» **WORK ORDER**:
Give the listing back in full, exactly as written, with the pictures removed.

***** DATA SHOWN *****

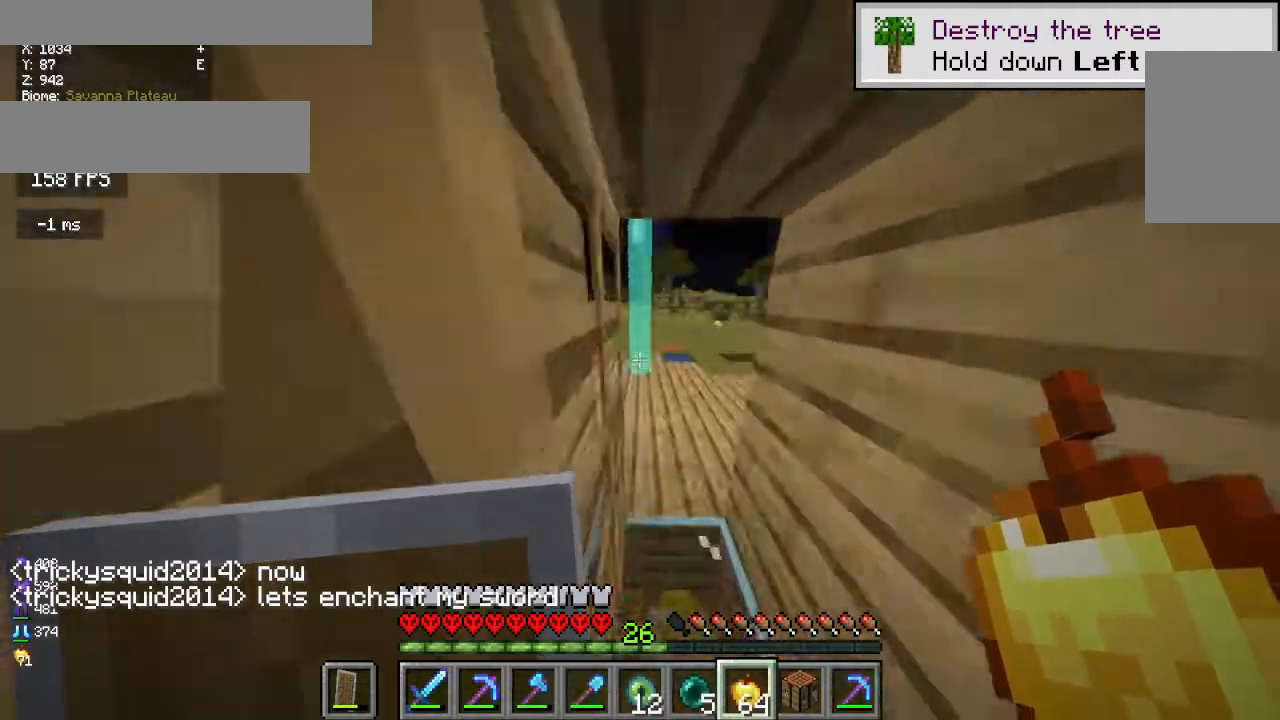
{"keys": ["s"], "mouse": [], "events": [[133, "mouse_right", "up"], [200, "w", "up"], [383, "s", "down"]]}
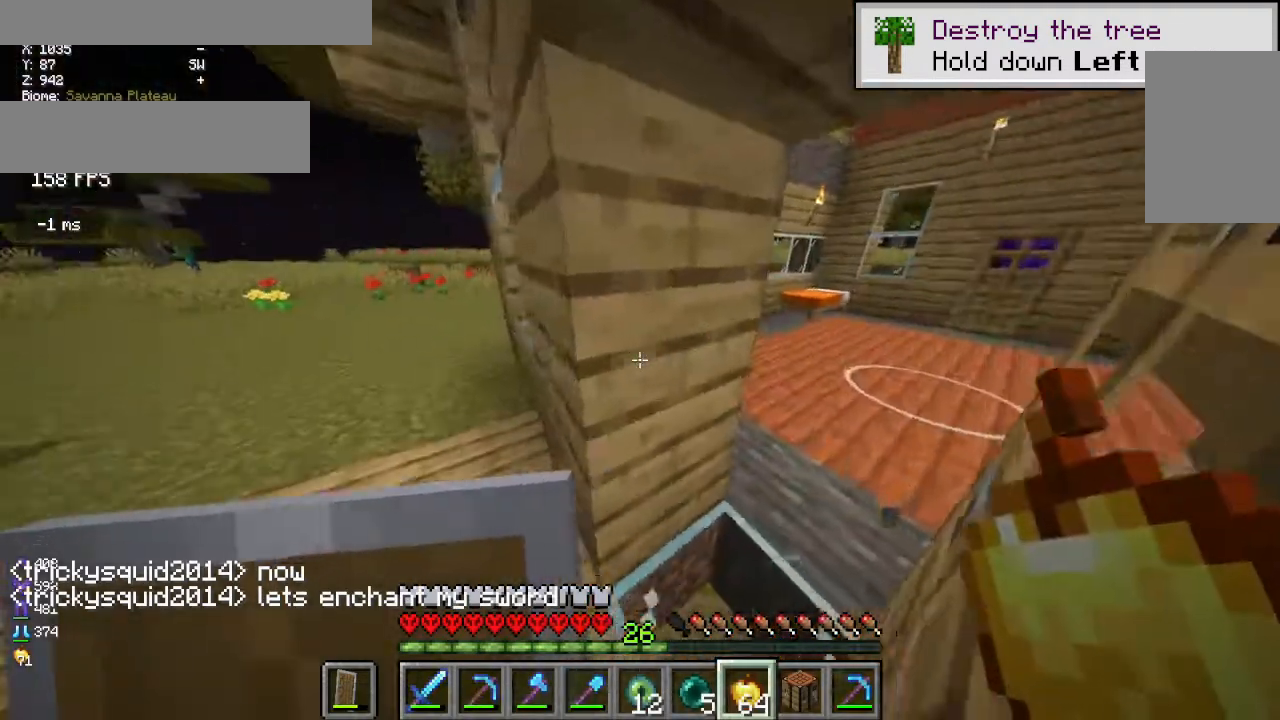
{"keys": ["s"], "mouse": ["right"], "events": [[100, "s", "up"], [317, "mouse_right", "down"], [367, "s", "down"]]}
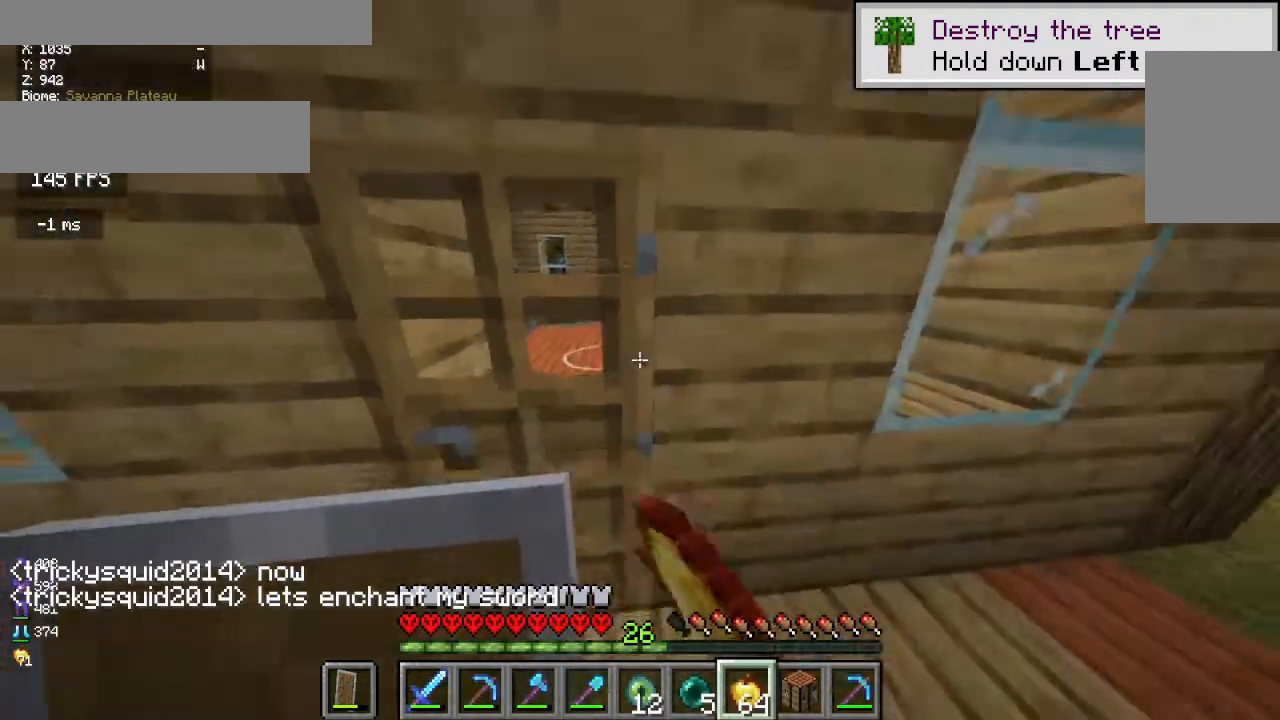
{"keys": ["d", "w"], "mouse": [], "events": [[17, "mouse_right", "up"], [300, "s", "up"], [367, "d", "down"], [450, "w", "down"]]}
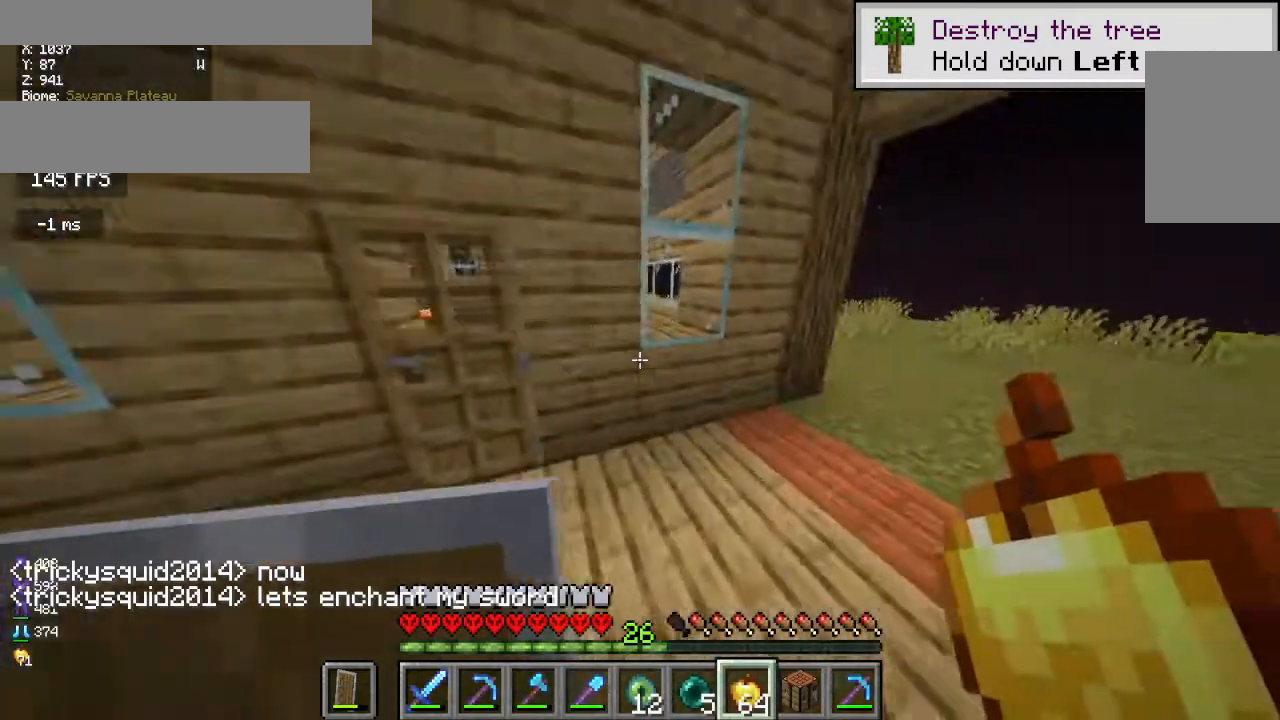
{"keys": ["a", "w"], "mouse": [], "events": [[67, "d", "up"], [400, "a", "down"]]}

*****

» **OUTPUT FOR THIS TASK**:
{"keys": ["s"], "mouse": [], "events": [[133, "mouse_right", "up"], [200, "w", "up"], [383, "s", "down"]]}
{"keys": ["s"], "mouse": ["right"], "events": [[100, "s", "up"], [317, "mouse_right", "down"], [367, "s", "down"]]}
{"keys": ["d", "w"], "mouse": [], "events": [[17, "mouse_right", "up"], [300, "s", "up"], [367, "d", "down"], [450, "w", "down"]]}
{"keys": ["a", "w"], "mouse": [], "events": [[67, "d", "up"], [400, "a", "down"]]}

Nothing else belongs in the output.